By Staff | May 1, 2020

A tree blossoms across the street in front of McMurran Hall last Friday. Tabitha Johnston

SHEPHERDSTOWN — For the 13th year in a row, Shepherdstown has been named a Tree City USA for its work to protect and increase the number of trees in Shepherdstown in 2019.

The renewed designation is usually celebrated every year at the town’s annual May Day and Arbor Day celebration, with the planting of a tree. However, the celebration was cancelation this year due to the COVID-19 pandemic, so the designation had to be commemorated in a quieter way, according to Shepherdstown Public Works Director Frank Welch.

“Usually the state of WV Forestry Service gives us a tree to plant for that celebration. I don’t think we’re getting a tree next year, because of what is going on,” Welch said, referring to COVID-19-related job changes.

According to Welch, the Public Works Department is currently working on planting five trees in town, around Arbor Day. In all, the department generally plants about 10 trees per year, the majority of which are paid for by the Corporation of Shepherdstown.

“Basically the more trees we have the better it is for the environment. We’ve increased the tree canopy, which is what tree cities do. Our goal is to get as many trees as we can, within reason,” Welch said, mentioning the trees are generally planted in the fall, which is their optimal growing season, or in early spring. “If you plant them in this period, you usually get more rain on them, which helps them grow.”

Over the past 30 years, the town’s tree conservation has been overseen by the Tree Commission.

“Shepherdstown has always been interested in keeping the trees, planting good trees. When we had a Tree Commission appointed, it was their job to take care of trees that were on the public right-of-way,” Welch said, mentioning these trees can be seen in many places throughout Shepherdstown, including along German Street and in the town’s parks.

“If there’s a tree that needs some type of maintenance, we study it to make sure it has the proper maintenance. We continue to, if some get bad or diseased, we take that out and plant another one,” Welch said, mentioning no trees are removed without a majority vote by the Tree Commission. “When we hire someone to trim the tree or take it down, the company has to have an arborist on their team. Otherwise we won’t use them. If you can look at a tree to trim, you’ve got to know what you’re looking at. Arborists have studied all of that, so they know.”

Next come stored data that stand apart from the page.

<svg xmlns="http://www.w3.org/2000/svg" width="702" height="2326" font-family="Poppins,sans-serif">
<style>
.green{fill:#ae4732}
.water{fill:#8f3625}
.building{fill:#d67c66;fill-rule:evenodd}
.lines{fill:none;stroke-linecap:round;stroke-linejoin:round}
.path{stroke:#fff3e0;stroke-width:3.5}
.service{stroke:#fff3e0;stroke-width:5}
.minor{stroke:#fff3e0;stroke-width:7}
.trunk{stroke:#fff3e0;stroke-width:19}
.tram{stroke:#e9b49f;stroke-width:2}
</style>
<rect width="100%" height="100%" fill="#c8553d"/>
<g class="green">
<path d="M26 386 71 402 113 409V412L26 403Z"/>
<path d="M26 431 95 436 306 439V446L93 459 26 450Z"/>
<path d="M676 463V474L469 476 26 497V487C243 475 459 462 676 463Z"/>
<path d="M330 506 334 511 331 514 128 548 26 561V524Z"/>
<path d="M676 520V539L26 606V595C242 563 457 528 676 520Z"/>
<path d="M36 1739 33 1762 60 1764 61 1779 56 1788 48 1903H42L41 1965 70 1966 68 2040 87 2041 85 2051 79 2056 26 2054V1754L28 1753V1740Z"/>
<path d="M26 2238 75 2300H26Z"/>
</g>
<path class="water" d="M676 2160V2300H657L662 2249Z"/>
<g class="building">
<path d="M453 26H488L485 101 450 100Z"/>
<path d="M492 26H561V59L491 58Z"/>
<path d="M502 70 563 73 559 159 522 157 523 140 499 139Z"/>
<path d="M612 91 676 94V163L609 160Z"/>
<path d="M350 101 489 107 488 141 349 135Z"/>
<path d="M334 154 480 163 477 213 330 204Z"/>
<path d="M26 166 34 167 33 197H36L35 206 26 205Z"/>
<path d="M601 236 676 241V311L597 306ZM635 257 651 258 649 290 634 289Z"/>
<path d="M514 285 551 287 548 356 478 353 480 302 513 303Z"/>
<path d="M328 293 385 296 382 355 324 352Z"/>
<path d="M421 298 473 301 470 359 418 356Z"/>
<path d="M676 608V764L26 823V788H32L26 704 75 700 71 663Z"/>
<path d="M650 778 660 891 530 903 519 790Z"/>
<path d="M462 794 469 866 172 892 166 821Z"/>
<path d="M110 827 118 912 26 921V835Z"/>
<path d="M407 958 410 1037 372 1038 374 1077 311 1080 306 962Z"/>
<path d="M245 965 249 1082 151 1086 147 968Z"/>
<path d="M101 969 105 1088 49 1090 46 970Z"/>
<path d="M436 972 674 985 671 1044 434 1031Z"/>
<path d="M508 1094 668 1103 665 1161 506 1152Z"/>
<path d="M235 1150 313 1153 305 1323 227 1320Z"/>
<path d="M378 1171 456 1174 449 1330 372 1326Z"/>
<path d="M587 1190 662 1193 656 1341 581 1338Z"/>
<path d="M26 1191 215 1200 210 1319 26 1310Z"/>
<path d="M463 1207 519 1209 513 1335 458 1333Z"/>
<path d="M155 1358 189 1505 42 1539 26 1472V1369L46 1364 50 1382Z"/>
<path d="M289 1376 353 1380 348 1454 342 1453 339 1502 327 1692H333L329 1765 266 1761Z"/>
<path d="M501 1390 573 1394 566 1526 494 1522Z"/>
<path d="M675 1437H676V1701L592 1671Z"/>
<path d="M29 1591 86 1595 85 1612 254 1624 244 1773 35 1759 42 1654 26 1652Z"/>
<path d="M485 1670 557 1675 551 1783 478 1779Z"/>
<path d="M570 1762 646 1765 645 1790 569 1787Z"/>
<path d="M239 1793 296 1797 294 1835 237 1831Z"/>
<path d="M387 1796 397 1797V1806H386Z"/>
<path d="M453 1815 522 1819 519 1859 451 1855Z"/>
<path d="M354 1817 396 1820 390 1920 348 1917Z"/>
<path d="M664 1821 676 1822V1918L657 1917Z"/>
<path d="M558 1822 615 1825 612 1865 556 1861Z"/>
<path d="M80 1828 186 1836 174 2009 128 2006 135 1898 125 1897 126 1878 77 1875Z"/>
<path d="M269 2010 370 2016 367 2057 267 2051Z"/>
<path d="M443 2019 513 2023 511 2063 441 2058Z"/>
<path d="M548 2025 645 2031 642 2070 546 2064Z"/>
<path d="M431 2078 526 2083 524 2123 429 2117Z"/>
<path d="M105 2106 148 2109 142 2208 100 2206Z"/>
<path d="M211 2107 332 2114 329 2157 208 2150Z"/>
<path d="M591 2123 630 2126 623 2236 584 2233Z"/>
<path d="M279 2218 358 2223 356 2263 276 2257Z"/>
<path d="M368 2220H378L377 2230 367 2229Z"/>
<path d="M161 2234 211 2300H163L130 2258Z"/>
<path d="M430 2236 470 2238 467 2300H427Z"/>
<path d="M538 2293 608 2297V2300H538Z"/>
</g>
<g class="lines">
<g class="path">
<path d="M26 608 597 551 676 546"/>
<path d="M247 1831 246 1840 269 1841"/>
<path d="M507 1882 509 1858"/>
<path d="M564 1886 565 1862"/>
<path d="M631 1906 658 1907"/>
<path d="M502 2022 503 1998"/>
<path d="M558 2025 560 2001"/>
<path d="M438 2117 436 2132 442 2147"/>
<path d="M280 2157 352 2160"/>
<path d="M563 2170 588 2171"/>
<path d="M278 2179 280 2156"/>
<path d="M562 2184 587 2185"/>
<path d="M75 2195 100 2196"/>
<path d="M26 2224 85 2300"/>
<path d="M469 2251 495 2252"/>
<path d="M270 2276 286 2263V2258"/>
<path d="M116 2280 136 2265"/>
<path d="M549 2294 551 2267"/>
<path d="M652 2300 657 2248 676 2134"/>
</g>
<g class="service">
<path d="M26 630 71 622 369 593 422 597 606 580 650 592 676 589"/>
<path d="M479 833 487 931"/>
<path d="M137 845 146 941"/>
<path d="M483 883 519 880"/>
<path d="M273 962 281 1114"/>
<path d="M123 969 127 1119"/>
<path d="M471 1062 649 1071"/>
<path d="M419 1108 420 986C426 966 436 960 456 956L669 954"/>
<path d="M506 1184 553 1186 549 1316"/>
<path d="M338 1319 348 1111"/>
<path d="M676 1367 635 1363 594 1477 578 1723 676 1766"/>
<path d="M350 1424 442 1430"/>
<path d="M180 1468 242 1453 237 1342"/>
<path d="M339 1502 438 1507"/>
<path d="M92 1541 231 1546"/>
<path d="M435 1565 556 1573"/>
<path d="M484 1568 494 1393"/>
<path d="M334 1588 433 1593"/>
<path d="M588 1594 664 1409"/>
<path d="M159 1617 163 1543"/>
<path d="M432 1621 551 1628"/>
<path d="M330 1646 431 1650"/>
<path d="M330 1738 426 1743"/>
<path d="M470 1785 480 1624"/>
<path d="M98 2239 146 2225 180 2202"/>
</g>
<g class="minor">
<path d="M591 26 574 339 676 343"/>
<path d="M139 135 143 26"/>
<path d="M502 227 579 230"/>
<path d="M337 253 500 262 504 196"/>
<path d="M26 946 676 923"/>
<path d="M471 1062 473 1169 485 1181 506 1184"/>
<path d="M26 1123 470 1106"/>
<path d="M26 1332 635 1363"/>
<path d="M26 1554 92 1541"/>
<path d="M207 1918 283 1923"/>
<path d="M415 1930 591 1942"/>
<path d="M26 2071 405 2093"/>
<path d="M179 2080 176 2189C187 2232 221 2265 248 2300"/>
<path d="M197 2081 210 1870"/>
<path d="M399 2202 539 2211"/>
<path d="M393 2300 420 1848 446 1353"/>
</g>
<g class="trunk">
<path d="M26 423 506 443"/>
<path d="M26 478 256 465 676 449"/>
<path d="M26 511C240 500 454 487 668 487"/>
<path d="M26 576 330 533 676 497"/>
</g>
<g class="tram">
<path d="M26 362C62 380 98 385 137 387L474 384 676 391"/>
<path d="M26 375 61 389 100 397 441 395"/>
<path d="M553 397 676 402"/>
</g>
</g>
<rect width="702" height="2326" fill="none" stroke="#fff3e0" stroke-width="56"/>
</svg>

While the Tree City USA designation may have begun being given to the town long after it began its tree conservation efforts, the recognition helps the town stand out from other municipalities across the country.

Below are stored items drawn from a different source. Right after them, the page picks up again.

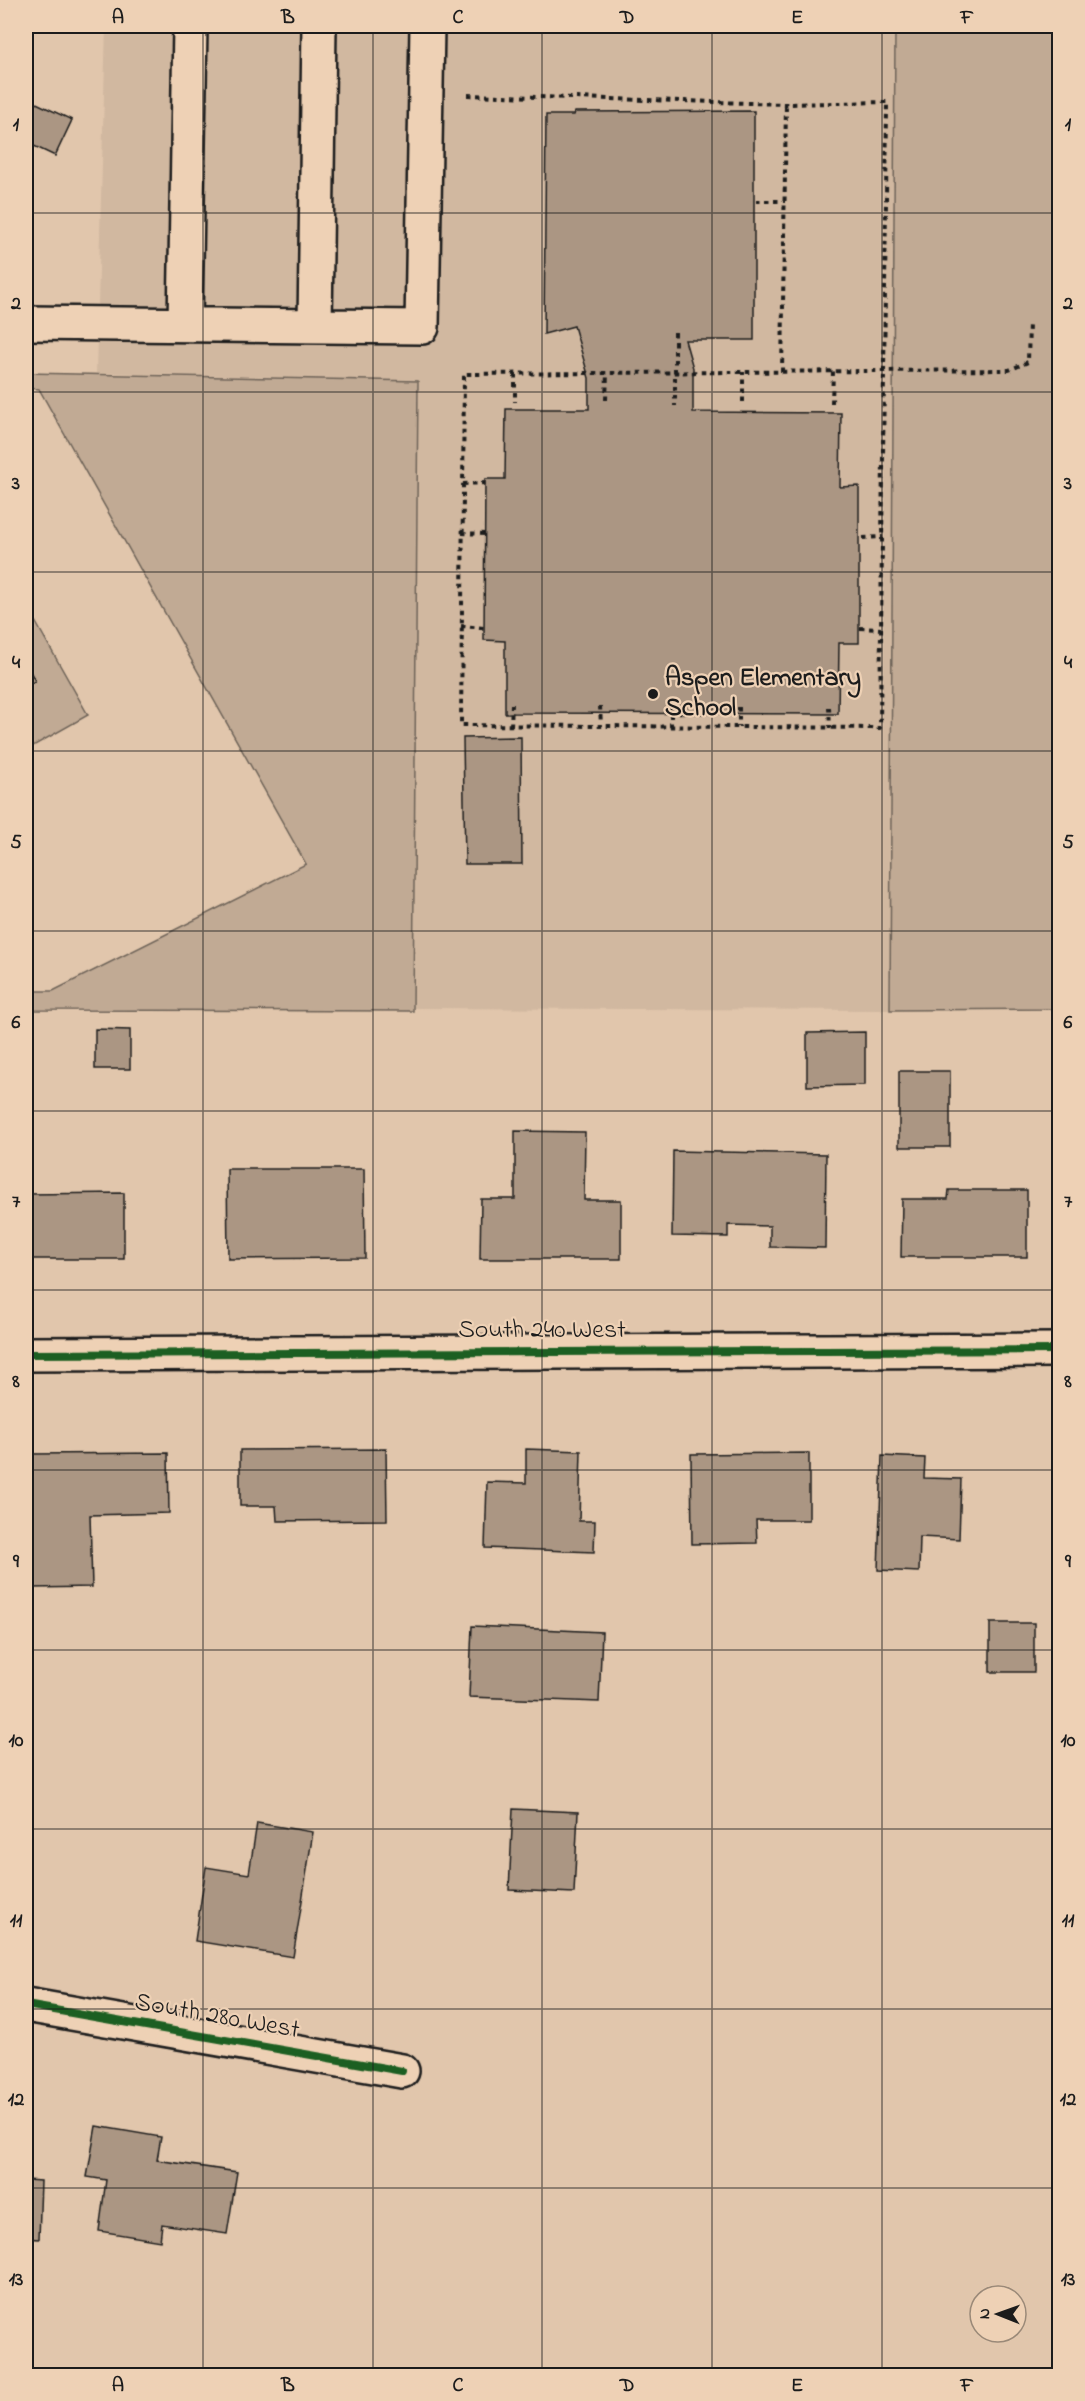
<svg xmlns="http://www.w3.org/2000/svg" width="1085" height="2401" font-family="'Indie Flower',sans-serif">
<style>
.built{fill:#d1b8a0}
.green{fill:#c1aa94;stroke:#6e6358;stroke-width:1.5}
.building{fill:#ab9683;stroke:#1c1c1c;stroke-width:1.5}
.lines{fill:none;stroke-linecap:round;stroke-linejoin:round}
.minor-casing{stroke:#1c1c1c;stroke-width:38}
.path{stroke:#1c1c1c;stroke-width:4;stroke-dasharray:4.5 4.5;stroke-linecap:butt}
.minor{stroke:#eed1b5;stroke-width:33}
.cycleway-casing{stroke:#eed1b5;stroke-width:11}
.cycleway{stroke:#1b5e20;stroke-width:8}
.grid{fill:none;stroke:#1c1c1c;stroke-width:1.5;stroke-opacity:0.55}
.poi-dot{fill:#1c1c1c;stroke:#eed1b5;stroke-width:2}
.labels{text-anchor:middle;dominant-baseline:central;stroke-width:4.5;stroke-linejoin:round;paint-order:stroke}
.poi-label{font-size:26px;font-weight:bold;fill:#1c1c1c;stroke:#eed1b5;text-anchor:start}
.street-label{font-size:26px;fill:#1c1c1c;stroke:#eed1b5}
.neatline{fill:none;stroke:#1c1c1c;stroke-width:2}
.grid-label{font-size:20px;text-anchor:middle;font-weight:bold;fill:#1c1c1c}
</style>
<rect width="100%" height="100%" fill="#e1c6ac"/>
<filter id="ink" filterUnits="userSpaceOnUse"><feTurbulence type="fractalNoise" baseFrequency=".0167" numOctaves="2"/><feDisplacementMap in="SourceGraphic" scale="12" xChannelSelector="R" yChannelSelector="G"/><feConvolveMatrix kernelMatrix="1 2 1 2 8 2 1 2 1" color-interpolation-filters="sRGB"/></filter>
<g filter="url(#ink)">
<path class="built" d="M106,26H895L890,1010L411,1008L418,381L96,373Z"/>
<path class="green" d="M895,26H1059V1009L890,1010Z
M26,373L418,381L413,1011L26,1010V991H53L306,864L39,389L26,388Z
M26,605L88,715L26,750Z"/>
<path class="building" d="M26,98L72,120L55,156L32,145L26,159Z
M754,111V340H685L693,368V412L841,413L840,487L859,486V643H839L838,714L505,713V641L484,640L485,479H505L506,409H589V378L574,326L544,334L546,115H574L575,112Z
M26,663L35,681L26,686Z
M521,737L522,864H465L463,738Z
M95,1029L130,1030V1069H95Z
M865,1032V1085L807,1086V1033Z
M899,1071H950V1147H899Z
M515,1131L585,1132L584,1200H621V1259H480L481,1199H515Z
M673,1151L826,1154L825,1248L770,1247V1226L728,1225V1237L672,1236Z
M227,1169H364L365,1258L228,1259Z
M949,1190H1027V1257H901L902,1199H948Z
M124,1193V1259H26V1194Z
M386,1449L387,1520L277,1521L276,1506H240V1450Z
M526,1449L581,1451L579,1521H595L594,1552L485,1548L487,1482L526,1483Z
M168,1453L169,1513L90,1515L92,1587L32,1588L30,1454Z
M809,1453V1520H756L757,1543L692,1544L691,1454Z
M882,1456L925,1458L924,1478L961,1479L959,1539L920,1537L919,1572L878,1570Z
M990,1623H1034V1672H990Z
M472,1626L602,1632L599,1702L469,1697Z
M513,1809L578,1812L574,1893L509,1890Z
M257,1823L313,1832L293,1957L195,1941L206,1867L249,1874Z
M96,2126L161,2137L157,2160L237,2172L227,2234L162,2224L160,2241L99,2231L106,2180L87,2177Z
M26,2180L41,2181L39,2239L26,2238Z"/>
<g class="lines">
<defs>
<path id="minor" d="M26,323L422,327L427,26
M185,324L190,26
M315,326L319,26
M26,1354L1060,1350
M26,2005L402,2071"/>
</defs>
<use href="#minor" class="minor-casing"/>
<path class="path" d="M468,95L786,104L887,102C885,311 882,520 880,728L461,725L464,374L1009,370L1028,362L1029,322
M756,201H785
M675,332V406
M782,372L786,104
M515,374V402
M606,400L607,373
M743,402V372
M832,403L833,371
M463,484L487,483
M462,533L484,534
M863,538L883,537
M461,626L485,628
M860,628L881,629
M600,706L601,726
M739,707V727
M829,707L830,728
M511,726L512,704
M671,727V704"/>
<use href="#minor" class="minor"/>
<defs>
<path id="cycleway" d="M26,1354L1060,1350
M26,2005L402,2071"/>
</defs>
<use href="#cycleway" class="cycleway-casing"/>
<use href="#cycleway" class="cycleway"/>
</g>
</g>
<path class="grid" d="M203,26V2376M373,26V2376M542,26V2376M712,26V2376M882,26V2376M26,213H1060M26,392H1060M26,572H1060M26,751H1060M26,931H1060M26,1111H1060M26,1290H1060M26,1470H1060M26,1650H1060M26,1829H1060M26,2009H1060M26,2188H1060"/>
<circle class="poi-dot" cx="653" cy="694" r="6"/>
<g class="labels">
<g class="poi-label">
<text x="665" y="679">Aspen Elementary<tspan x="665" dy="30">School</tspan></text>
</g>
<g class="street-label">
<text x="542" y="1331">South 240 West</text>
<text transform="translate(217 2017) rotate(10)">South 280 West</text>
</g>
</g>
<rect width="1085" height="2401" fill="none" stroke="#eed1b5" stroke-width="66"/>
<g transform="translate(998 2314) rotate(271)"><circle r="28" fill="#eed1b5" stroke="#9a8978" stroke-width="1.5"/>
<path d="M0-4.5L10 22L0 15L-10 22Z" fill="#1c1c1c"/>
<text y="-9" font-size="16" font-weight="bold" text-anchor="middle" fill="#1c1c1c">N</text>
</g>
<rect x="33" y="33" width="1019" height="2335" class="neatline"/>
<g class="grid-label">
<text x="118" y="23">A</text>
<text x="288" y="23">B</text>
<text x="458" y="23">C</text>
<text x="627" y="23">D</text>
<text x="797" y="23">E</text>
<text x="967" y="23">F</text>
<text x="16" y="130">1</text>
<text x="1068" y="130">1</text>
<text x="16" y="309">2</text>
<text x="1068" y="309">2</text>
<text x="16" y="489">3</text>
<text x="1068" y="489">3</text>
<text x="16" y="668">4</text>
<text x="1068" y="668">4</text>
<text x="16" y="848">5</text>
<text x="1068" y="848">5</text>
<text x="16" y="1028">6</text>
<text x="1068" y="1028">6</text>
<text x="16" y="1207">7</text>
<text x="1068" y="1207">7</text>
<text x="16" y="1387">8</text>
<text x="1068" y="1387">8</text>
<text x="16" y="1567">9</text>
<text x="1068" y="1567">9</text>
<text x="16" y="1746">10</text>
<text x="1068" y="1746">10</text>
<text x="16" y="1926">11</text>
<text x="1068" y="1926">11</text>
<text x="16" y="2105">12</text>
<text x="1068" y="2105">12</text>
<text x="16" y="2285">13</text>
<text x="1068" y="2285">13</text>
<text x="118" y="2391">A</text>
<text x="288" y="2391">B</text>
<text x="458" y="2391">C</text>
<text x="627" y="2391">D</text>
<text x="797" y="2391">E</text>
<text x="967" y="2391">F</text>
</g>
</svg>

“Shepherdstown is one of 3,600 Tree City communities, with a combined population of 155 million. Residents of Shepherdstown should be proud to live in a community that makes the planting and care of trees a priority,” said Arbor Day Foundation President Dan Lambe. “If ever there was a time for trees, now is that time. Communities worldwide are facing issues with air quality, water resources, personal health and energy use. As a result of your commitment to effective urban forest management, you are helping to provide a solution to these challenges.”

The Tree City USA program is sponsored by the Arbor Day Foundation in partnership with the U.S. Forestry Service and the National Association of State Foresters.